Örtünün ardındaki
Kangrene dönmüş türban yarasını tedavi edip ortadan kaldırmak için kafa kafaya veren AKP ile MHP, metotta nihayet uzlaştı! Anayasa'nın iki maddesi değişecek, YÖK Kanunu'na da baş örtmenin tarifi girecek. Kabul etmek gerekir ki, türban yüzünden yaşanan bunca tartışma ve olumsuzluklarla senelerini kaybetti Türkiye... Sadece siyaset sahnesinde değil; sokakta, işyerinde ve okuldaki herkes kamplaştı, ayrıştı. Öyle bir yere gelindi ki rejim, yönetim, laiklik, demokrasi, insan hakları gibi akla gelen her şeyin tarifi türban ile yapılır oldu. Ağır ve keskin bıçak gibi kelimelerle anmak istemeyip sadece "türban karşıtı" diye tarif ettiğimiz kardeşlere şunu hatırlatmak isteriz: Bu iş yıllar önce şirazeden çıkmıştı. Nihayetinde çığ gibi büyüyüp gelişti. Her geçen gün artan hassasiyet var. Bütün dünyada olduğu gibi, Türkiye'de de adına muhafazakarlık veya dindarlık denecek bir gelişmenin olduğunu kimse inkar edemez. Dolayısıyla türbanlı sayısı gittikçe arttı ve bugünlere gelindi. Siyasetçilerin istismarıyla da konu siyasal zemine uzandı. Seçim öncesi başlamıştı Bugün yaşananları da bu açıdan değerlendirmek gerek. Yüzde 35'ten yüzde 47'ye çıkan oy oranı ile daha despotlaşabilecek iktidarın "muktedirliği" ve ülkenin sinir uçlarına dokunmadaki destursuzlukları da göz ardı edilmemeli. Ve nihayetinde, özellikle üniversitelerde yaşanan mağduriyet ve acıların oluşturduğu fotoğraflar da ilanihaye sürmemeliydi. Onun için; AKP ile MHP'nin türban mutabakatını anlamlı buluyoruz. Daha seçim öncesi, 8 Haziran 2007'de Prof. Dr. Ergun Özbudun'dan Anayasa taslağı hazırlamasını isteyen Başbakan Erdoğan ile partisi AKP'nin yol haritası; olanı da olabilecekleri de yeterince sergiliyor. Seçimin ardından (22 Temmuz 2007 genel seçimleri) 28 Ağustos'ta hazırladıkları taslağı AKP'ye teslim eden anayasacılar, türban konusunda iki altenatif getirmişlerdi. Ardından, 17 Eylül'de, o bilinen Sapanca toplantıları... AKP'lilerle Prof. Özbudun ve arkadaşlarının kafa kafaya verişleri...

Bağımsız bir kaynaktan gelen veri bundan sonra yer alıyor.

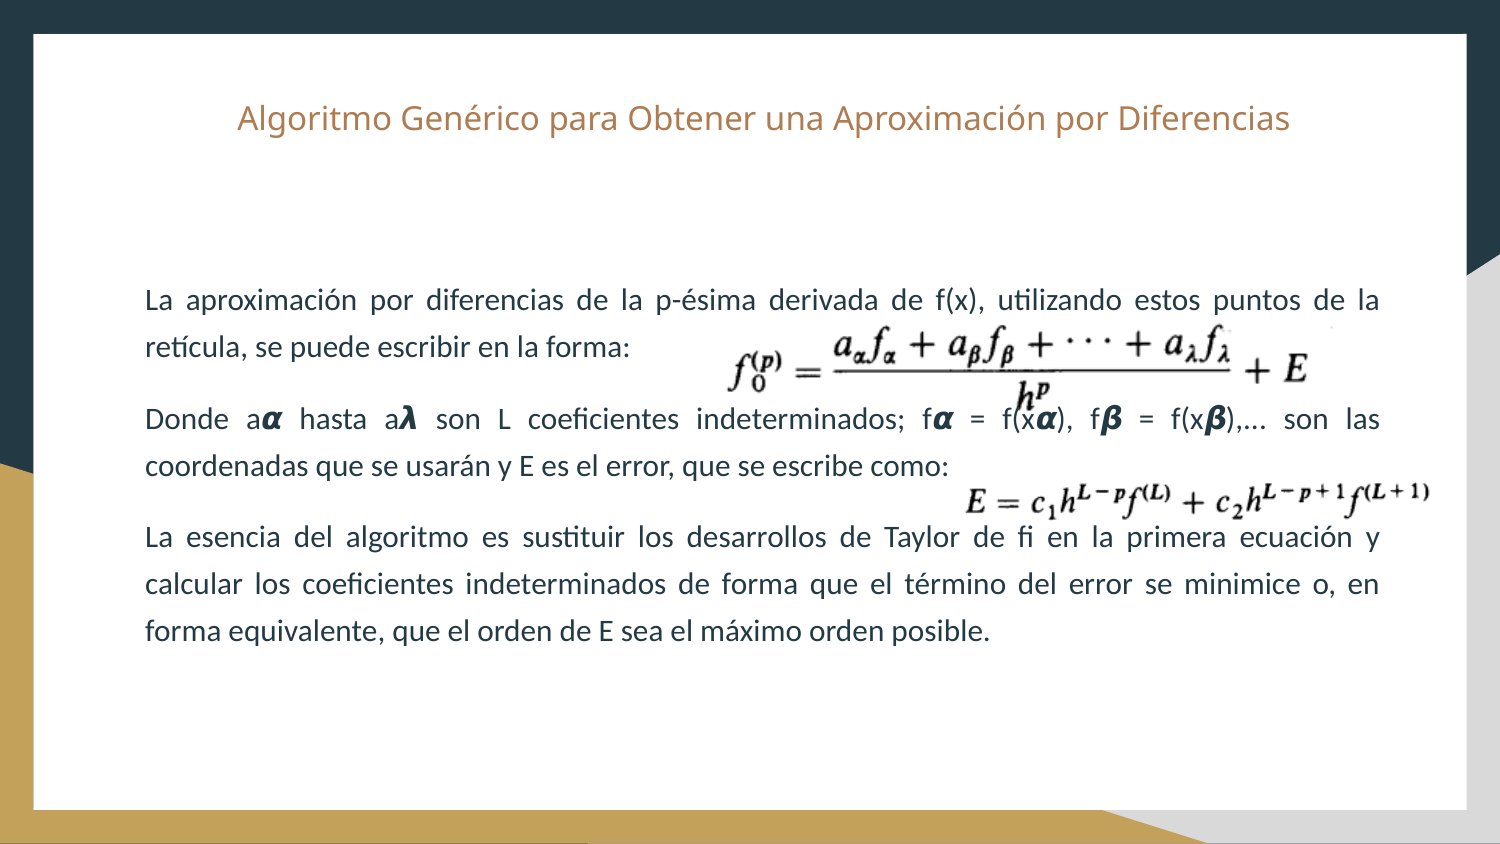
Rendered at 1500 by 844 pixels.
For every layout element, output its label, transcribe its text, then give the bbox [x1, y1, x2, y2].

picture [1398, 454, 1451, 548]
list La aproximación por diferencias de la p-ésima derivada de f(x), utilizando estos puntos de la retícula, se puede escribir en la forma: Donde a𝞪 hasta a𝞴 son L coeficientes indeterminados; f𝞪 = f(x𝞪), f𝞫 = f(x𝞫),... son las coordenadas que se usarán y E es el error, que se escribe como: La esencia del algoritmo es sustituir los desarrollos de Taylor de fi en la primera ecuación y calcular los coeficientes indeterminados de forma que el término del error se minimice o, en forma equivalente, que el orden de E sea el máximo orden posible. [130, 256, 1398, 844]
title Algoritmo Genérico para Obtener una Aproximación por Diferencias [125, 80, 1403, 184]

MHP'nin 'Hodri meydan'ı Başbakan'ın Madrit'teki "Simge olsa bile" diyerek herkesi şaşırtan o sözlerinin ardından "Türban için bir cümle yeter" çıkışına "Hodri meydan" çekercesine MHP Genel Başkanı Devlet Bahçeli'den gelen cevap toplumsal uzlaşmanın önünü açtı. En ağır riskleri alarak AKP'ye, istediği o bir cümle teklifi sunan MHP'nin beklenmedik tavrını "Blöf" sananlar aldandıklarını gördü. Bu defa Anayasa'nın 3. Maddesi'nde değişiklik yapılması gerektiğinde ısrarcı oldular. İster malzeme, ister oyuncak, isterseniz de beslenme alanı deyin, türbanla kalabalıklaşıp şişenlerin son numaraları ellerinde patladı böylece... Onun için milletvekili, belediye başkanı gibi vitrin isimlerinin yanı sıra, sivil toplum gönüllüsü geçinen siyaset fetbazlarıyla yeni dönemin altyapısını hazırlayıp malzemeyi kaptırmama telaşındalar! "AKP, her alanda türbanı kaldıracaktı. Ama MHP buna yanaşmayıp sadece üniversitelere yeşil ışık yaktı. Biz, kamuda da serbest bıraktırma niyetindeyiz" konuşmalarını yaygınlaştırdılar. Fısıltı gazetesi ile en ücralara ulaştırdılar. Bu gibi istismarları yıllardır fark edemeyen milletimiz, bu defa uyanmıştır inşallah! "Hem gıdaklayan, hem de yumurtlayan kim?" herkes görüyor.